---- Data for review

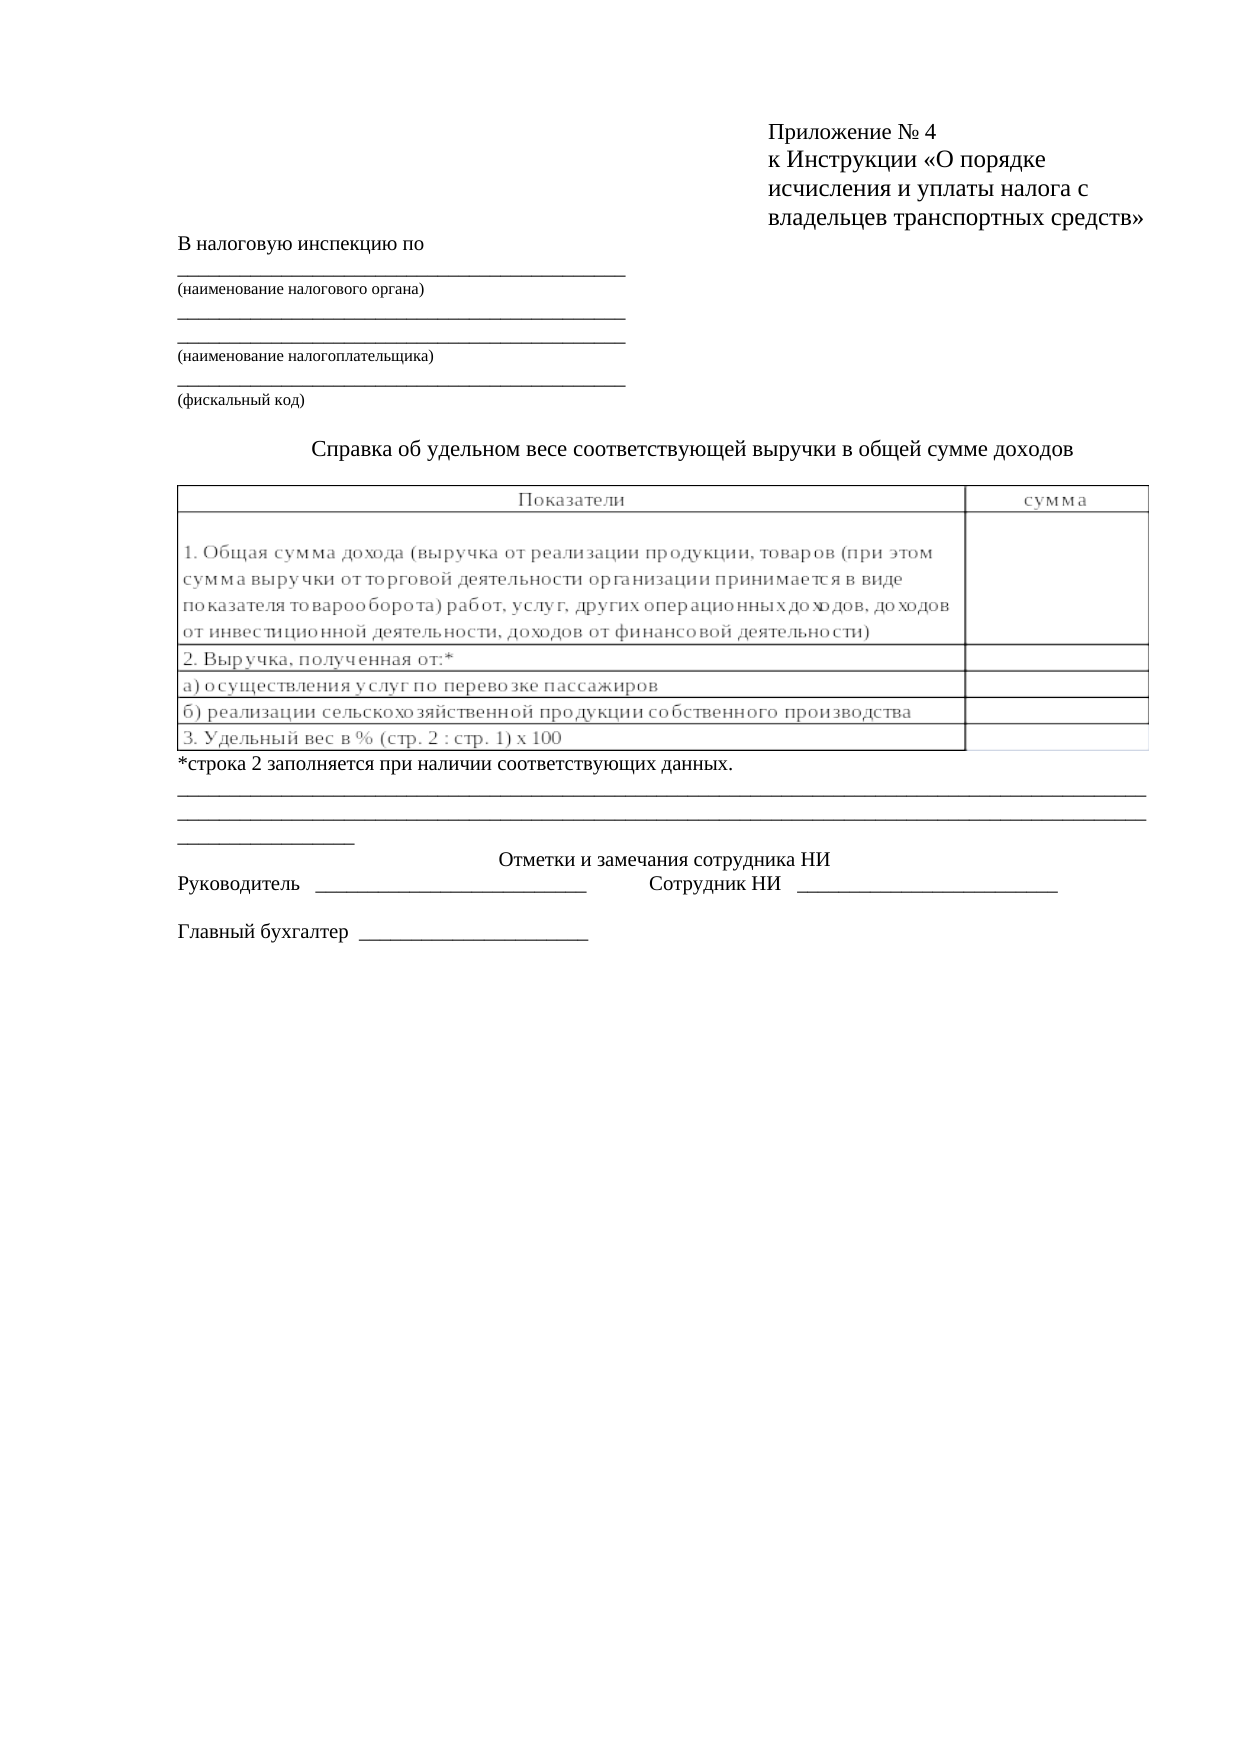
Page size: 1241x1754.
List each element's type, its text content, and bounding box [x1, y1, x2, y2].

text *строка 2 заполняется при наличии соответствующих данных. [177, 751, 1152, 775]
text Главный бухгалтер ______________________ [177, 919, 1152, 943]
text Приложение № 4 [177, 118, 1152, 144]
text (наименование налогового органа) [177, 279, 1152, 298]
text ___________________________________________ [177, 298, 1152, 322]
text ___________________________________________ [177, 365, 1152, 389]
text ___________________________________________________________________________________________________________________________________________________________________________________________________________ [177, 775, 1152, 847]
text Руководитель __________________________ Сотрудник НИ _________________________ [177, 871, 1152, 895]
text (наименование налогоплательщика) [177, 346, 1152, 365]
text ___________________________________________ [177, 322, 1152, 346]
text (фискальный код) [177, 389, 1152, 408]
text Справка об удельном весе соответствующей выручки в общей сумме доходов [177, 435, 1152, 461]
text Отметки и замечания сотрудника НИ [177, 847, 1152, 871]
text ___________________________________________ [177, 255, 1152, 279]
text В налоговую инспекцию по [177, 231, 1152, 255]
text к Инструкции «О порядке исчисления и уплаты налога с владельцев транспортных средств» [768, 144, 1152, 231]
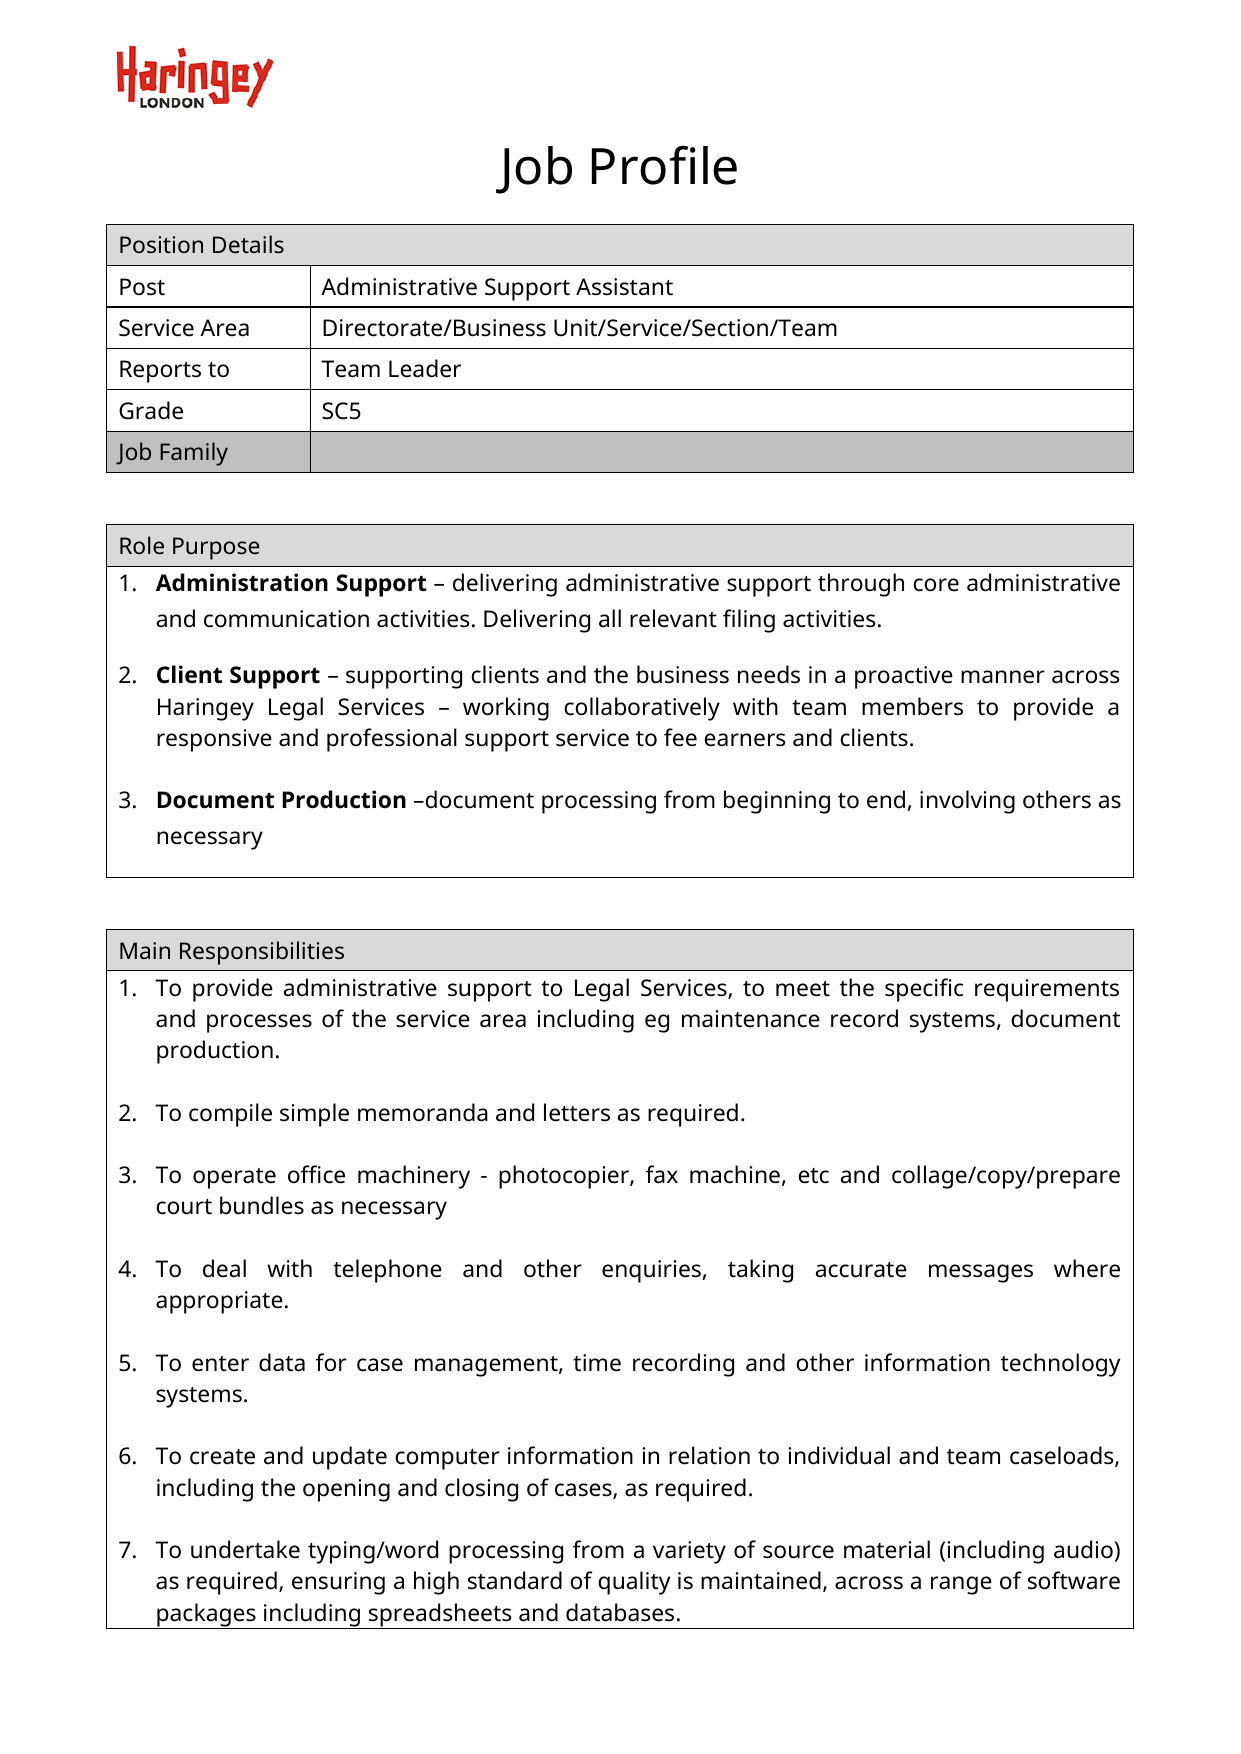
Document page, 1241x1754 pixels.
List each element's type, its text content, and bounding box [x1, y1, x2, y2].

--------

— What to do —
Exactly the lines from the one that holds "Document page, 1241x1754 pixels." through the final line of the records above should be written out, and only those.

— Your solution —
Document page, 1241x1754 pixels.
List each element's type, its text content, and bounding box [x1, y1, x2, y2].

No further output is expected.